▶ EXERCISE PROMPT
Go over the material below and report every line that contains the word "соли".

▶ EXERCISE DATA
Start of Block
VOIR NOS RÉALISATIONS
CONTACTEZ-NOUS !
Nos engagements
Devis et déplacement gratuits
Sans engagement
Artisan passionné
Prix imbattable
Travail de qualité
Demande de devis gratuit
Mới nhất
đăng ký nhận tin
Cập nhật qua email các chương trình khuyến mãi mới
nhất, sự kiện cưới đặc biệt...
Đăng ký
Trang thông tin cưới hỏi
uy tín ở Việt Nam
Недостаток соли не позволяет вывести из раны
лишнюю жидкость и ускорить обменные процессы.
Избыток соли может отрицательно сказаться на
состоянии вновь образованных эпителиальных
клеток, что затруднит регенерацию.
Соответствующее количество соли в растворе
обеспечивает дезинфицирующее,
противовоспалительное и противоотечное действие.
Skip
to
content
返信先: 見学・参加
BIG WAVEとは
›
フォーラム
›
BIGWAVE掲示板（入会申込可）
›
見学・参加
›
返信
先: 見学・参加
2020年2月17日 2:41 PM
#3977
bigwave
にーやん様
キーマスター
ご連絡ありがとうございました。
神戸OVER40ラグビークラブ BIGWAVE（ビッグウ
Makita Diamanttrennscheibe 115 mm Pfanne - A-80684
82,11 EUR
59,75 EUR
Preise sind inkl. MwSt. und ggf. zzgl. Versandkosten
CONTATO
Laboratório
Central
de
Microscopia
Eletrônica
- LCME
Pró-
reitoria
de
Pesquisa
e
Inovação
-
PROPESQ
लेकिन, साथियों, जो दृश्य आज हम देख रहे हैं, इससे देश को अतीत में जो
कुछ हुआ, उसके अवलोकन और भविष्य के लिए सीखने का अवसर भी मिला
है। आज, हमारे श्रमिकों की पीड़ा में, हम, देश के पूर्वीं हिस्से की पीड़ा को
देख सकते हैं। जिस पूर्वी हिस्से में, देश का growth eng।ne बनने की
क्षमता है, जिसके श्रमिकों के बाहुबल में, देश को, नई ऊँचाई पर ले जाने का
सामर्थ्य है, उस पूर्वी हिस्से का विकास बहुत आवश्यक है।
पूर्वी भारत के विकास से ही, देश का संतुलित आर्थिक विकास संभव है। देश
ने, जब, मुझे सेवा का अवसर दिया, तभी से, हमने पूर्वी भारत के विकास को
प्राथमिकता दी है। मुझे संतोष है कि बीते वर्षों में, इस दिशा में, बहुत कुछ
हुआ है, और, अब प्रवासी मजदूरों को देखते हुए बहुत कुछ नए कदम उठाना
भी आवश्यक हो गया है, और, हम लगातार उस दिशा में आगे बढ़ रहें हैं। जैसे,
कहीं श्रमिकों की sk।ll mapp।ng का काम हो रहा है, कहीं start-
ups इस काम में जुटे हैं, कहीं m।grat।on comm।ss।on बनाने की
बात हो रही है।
End of Block
▶ WRITTEN REPLY
Недостаток соли не позволяет вывести из раны
Избыток соли может отрицательно сказаться на
Соответствующее количество соли в растворе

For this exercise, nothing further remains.